As long as your spherical cosmic wall retains a radius larger than 100 lightdays, no black hole will ever get formed and all is safe. But guess what. Under it's own gravitational force the sphere of bricks starts shrinking. First slowly, but then at ever larger speed. As soon as the sphere shrinks to less than 100 light days radius...

... nothing happens. People continue walking on earth, and the planets continue their orbits around the sun. Nothing whatsoever changes to the gravitational phenomena inside the cosmic wall. This cosmic wall is getting smaller but stays spherical in shape, and the shell theorem still applies.

So the daily life of people continues. But something did change. In fact, something did change 100 days earlier. Something more abstract. Earth's future did change. Since 100 days a narrow destiny awaits mankind.
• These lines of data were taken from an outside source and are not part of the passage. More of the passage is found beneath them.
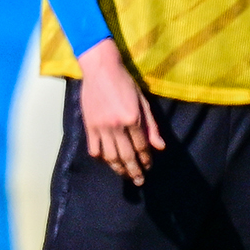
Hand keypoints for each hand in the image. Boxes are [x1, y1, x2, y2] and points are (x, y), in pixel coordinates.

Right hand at [77, 39, 164, 184]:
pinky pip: (94, 148)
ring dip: (118, 168)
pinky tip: (107, 160)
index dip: (146, 160)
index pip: (142, 146)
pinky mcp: (89, 125)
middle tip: (139, 181)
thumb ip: (151, 126)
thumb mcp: (143, 102)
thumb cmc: (125, 82)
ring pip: (110, 156)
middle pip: (127, 156)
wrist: (101, 69)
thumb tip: (160, 147)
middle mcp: (117, 126)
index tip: (149, 167)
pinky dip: (101, 157)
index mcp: (133, 119)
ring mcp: (101, 127)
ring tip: (125, 175)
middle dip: (134, 171)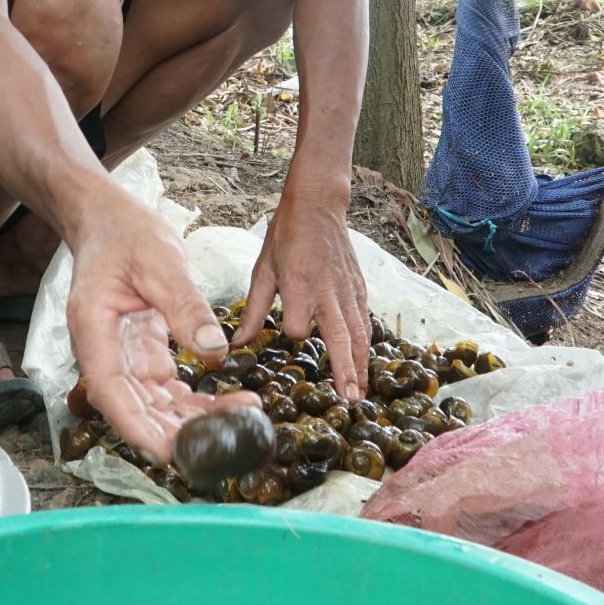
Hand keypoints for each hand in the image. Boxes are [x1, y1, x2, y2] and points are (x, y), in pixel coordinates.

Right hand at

Spacetime diagram of event horizon (pink) formation due to infalling shell of matter (blue). Time runs upward. Two outgoing laser flashes (green) are shown, one before the horizon forms, and one after.

A 100 days before the cosmic wall passed the critical radius of 100 light days, an event horizon got initialized. A boundary between an inside and everything else outside that is causally disconnected from the inside. This horizon started small somewhere. It could have started in your belly or in mine. Either way, none of us would have noticed. The horizon expands at the speed of light, within a fraction of a second including all human beings, and reaching the shrinking spherical wall exactly the moment it's radius passes the threshold of 100 light days. Once the spherical wall has fallen thru the horizon, the horizon stays constant in size measuring 100 light days in radius.

This horizon seems a boundary entirely abstract in nature. Yet, it is a boundary that acts as a watershed in spacetime delineating markedly different futures, different destinies, on either side. Your destiny becomes apparent much later and well after the spherical wall passes thru the critical size of 100 light days. In fact, the earliest you would be able to know for sure you are heading towards a grim future disconnected from the future outside, is 100 days after the spherical wall passes thru the critical radius of 100 light days. Even then you would still experience the same gravitational phenomena, and earth would still orbit around the sun as if nothing had changed.

But what then is the destiny awaiting you? Would you be teared apart? Would spaghettification happen at some point?

No, none of this is going to happen. No matter how closely the wall of bricks approaches you, the shell theorem will keep you safe from any deadly gravitation effects. So then what disaster will happen? By now that should be clear. The shell theorem doesn't protect you from being hit by a brick. And at some moment a true giga-tsunami of bricks will crush you out of existence.

Does the above puzzle you? Does it give you an uneasy feeling of retro-causality creeping in? Isn't it strange that a horizon would start to grow 100 days before the wall of bricks passes thru the critical radius? What if, seconds before the critical radius is reached small rockets connected to the bricks would fire thereby reversing the collapse of the wall and preventing the critical radius to be reached? Would the horizon that started growing 100 days earlier somehow be eradicated?

Such reasoning is based on the wrong intuition of a horizon being some tangible boundary. Black hole horizons are not tangible objects. They represent boundaries between distinct futures. If, at the last minute, the brick wall collapse gets reversed, we have to conclude that no horizon started to grow 100 days earlier. And no, this does not introduce any retro-causality as all that changes is in the future.